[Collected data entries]
== == ==
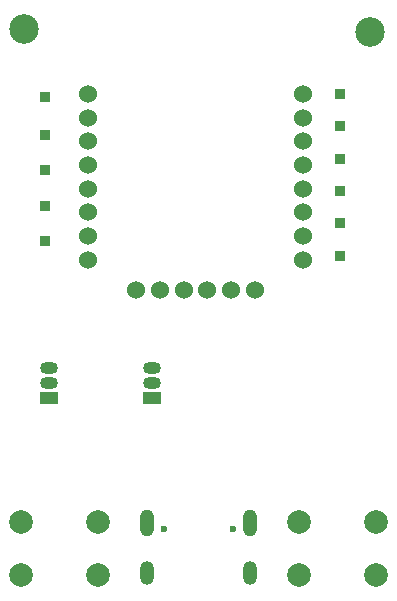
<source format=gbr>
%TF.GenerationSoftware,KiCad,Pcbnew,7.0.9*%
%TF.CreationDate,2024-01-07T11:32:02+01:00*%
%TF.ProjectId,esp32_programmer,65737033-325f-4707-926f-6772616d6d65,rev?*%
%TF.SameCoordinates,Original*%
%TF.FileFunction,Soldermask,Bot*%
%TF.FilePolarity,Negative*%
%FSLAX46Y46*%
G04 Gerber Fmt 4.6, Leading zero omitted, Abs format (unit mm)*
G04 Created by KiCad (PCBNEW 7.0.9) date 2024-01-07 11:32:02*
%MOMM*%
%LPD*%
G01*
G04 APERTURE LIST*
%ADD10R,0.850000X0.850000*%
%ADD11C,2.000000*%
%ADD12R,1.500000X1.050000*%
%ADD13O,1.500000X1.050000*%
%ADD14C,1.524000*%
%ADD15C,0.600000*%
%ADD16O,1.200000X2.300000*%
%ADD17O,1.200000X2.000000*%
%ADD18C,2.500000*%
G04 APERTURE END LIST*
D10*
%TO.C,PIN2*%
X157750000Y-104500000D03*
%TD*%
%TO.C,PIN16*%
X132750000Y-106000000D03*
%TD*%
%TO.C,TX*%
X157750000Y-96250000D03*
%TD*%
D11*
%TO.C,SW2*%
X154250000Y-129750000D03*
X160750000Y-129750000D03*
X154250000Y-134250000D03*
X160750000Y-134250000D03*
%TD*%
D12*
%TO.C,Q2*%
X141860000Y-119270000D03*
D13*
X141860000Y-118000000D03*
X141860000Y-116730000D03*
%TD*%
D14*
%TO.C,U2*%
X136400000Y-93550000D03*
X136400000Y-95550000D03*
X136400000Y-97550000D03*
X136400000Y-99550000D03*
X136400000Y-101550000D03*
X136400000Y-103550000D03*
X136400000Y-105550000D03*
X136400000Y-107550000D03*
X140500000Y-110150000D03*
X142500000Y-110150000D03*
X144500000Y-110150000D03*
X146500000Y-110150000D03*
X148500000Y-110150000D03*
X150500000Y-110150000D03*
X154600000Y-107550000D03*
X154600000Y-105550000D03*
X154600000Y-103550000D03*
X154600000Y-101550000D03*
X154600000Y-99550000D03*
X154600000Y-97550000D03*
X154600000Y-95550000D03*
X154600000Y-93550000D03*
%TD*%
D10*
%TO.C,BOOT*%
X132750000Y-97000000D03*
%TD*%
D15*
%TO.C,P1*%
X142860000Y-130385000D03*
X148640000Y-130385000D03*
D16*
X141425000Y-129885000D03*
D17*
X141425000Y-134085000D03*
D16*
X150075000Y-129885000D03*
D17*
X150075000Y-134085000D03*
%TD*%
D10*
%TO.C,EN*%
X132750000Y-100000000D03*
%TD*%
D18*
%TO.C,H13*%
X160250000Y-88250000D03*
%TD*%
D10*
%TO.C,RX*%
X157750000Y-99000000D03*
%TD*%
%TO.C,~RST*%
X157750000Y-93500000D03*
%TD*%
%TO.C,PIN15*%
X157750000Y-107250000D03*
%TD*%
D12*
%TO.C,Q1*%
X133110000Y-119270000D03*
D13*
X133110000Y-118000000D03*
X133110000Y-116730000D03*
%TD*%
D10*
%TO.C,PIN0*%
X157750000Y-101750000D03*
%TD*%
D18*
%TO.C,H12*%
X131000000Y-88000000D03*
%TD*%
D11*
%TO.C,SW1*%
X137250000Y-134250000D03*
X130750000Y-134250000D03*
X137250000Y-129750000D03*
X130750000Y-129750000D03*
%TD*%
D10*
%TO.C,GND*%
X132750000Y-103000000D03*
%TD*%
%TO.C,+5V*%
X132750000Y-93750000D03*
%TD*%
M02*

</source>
== == ==
** Job item **
Leave out the pictures, then give all the records again exactly.

** Answer for this exercise **
<source format=gbr>
%TF.GenerationSoftware,KiCad,Pcbnew,7.0.9*%
%TF.CreationDate,2024-01-07T11:32:02+01:00*%
%TF.ProjectId,esp32_programmer,65737033-325f-4707-926f-6772616d6d65,rev?*%
%TF.SameCoordinates,Original*%
%TF.FileFunction,Soldermask,Bot*%
%TF.FilePolarity,Negative*%
%FSLAX46Y46*%
G04 Gerber Fmt 4.6, Leading zero omitted, Abs format (unit mm)*
G04 Created by KiCad (PCBNEW 7.0.9) date 2024-01-07 11:32:02*
%MOMM*%
%LPD*%
G01*
G04 APERTURE LIST*
%ADD10R,0.850000X0.850000*%
%ADD11C,2.000000*%
%ADD12R,1.500000X1.050000*%
%ADD13O,1.500000X1.050000*%
%ADD14C,1.524000*%
%ADD15C,0.600000*%
%ADD16O,1.200000X2.300000*%
%ADD17O,1.200000X2.000000*%
%ADD18C,2.500000*%
G04 APERTURE END LIST*
D10*
%TO.C,PIN2*%
X157750000Y-104500000D03*
%TD*%
%TO.C,PIN16*%
X132750000Y-106000000D03*
%TD*%
%TO.C,TX*%
X157750000Y-96250000D03*
%TD*%
D11*
%TO.C,SW2*%
X154250000Y-129750000D03*
X160750000Y-129750000D03*
X154250000Y-134250000D03*
X160750000Y-134250000D03*
%TD*%
D12*
%TO.C,Q2*%
X141860000Y-119270000D03*
D13*
X141860000Y-118000000D03*
X141860000Y-116730000D03*
%TD*%
D14*
%TO.C,U2*%
X136400000Y-93550000D03*
X136400000Y-95550000D03*
X136400000Y-97550000D03*
X136400000Y-99550000D03*
X136400000Y-101550000D03*
X136400000Y-103550000D03*
X136400000Y-105550000D03*
X136400000Y-107550000D03*
X140500000Y-110150000D03*
X142500000Y-110150000D03*
X144500000Y-110150000D03*
X146500000Y-110150000D03*
X148500000Y-110150000D03*
X150500000Y-110150000D03*
X154600000Y-107550000D03*
X154600000Y-105550000D03*
X154600000Y-103550000D03*
X154600000Y-101550000D03*
X154600000Y-99550000D03*
X154600000Y-97550000D03*
X154600000Y-95550000D03*
X154600000Y-93550000D03*
%TD*%
D10*
%TO.C,BOOT*%
X132750000Y-97000000D03*
%TD*%
D15*
%TO.C,P1*%
X142860000Y-130385000D03*
X148640000Y-130385000D03*
D16*
X141425000Y-129885000D03*
D17*
X141425000Y-134085000D03*
D16*
X150075000Y-129885000D03*
D17*
X150075000Y-134085000D03*
%TD*%
D10*
%TO.C,EN*%
X132750000Y-100000000D03*
%TD*%
D18*
%TO.C,H13*%
X160250000Y-88250000D03*
%TD*%
D10*
%TO.C,RX*%
X157750000Y-99000000D03*
%TD*%
%TO.C,~RST*%
X157750000Y-93500000D03*
%TD*%
%TO.C,PIN15*%
X157750000Y-107250000D03*
%TD*%
D12*
%TO.C,Q1*%
X133110000Y-119270000D03*
D13*
X133110000Y-118000000D03*
X133110000Y-116730000D03*
%TD*%
D10*
%TO.C,PIN0*%
X157750000Y-101750000D03*
%TD*%
D18*
%TO.C,H12*%
X131000000Y-88000000D03*
%TD*%
D11*
%TO.C,SW1*%
X137250000Y-134250000D03*
X130750000Y-134250000D03*
X137250000Y-129750000D03*
X130750000Y-129750000D03*
%TD*%
D10*
%TO.C,GND*%
X132750000Y-103000000D03*
%TD*%
%TO.C,+5V*%
X132750000Y-93750000D03*
%TD*%
M02*

</source>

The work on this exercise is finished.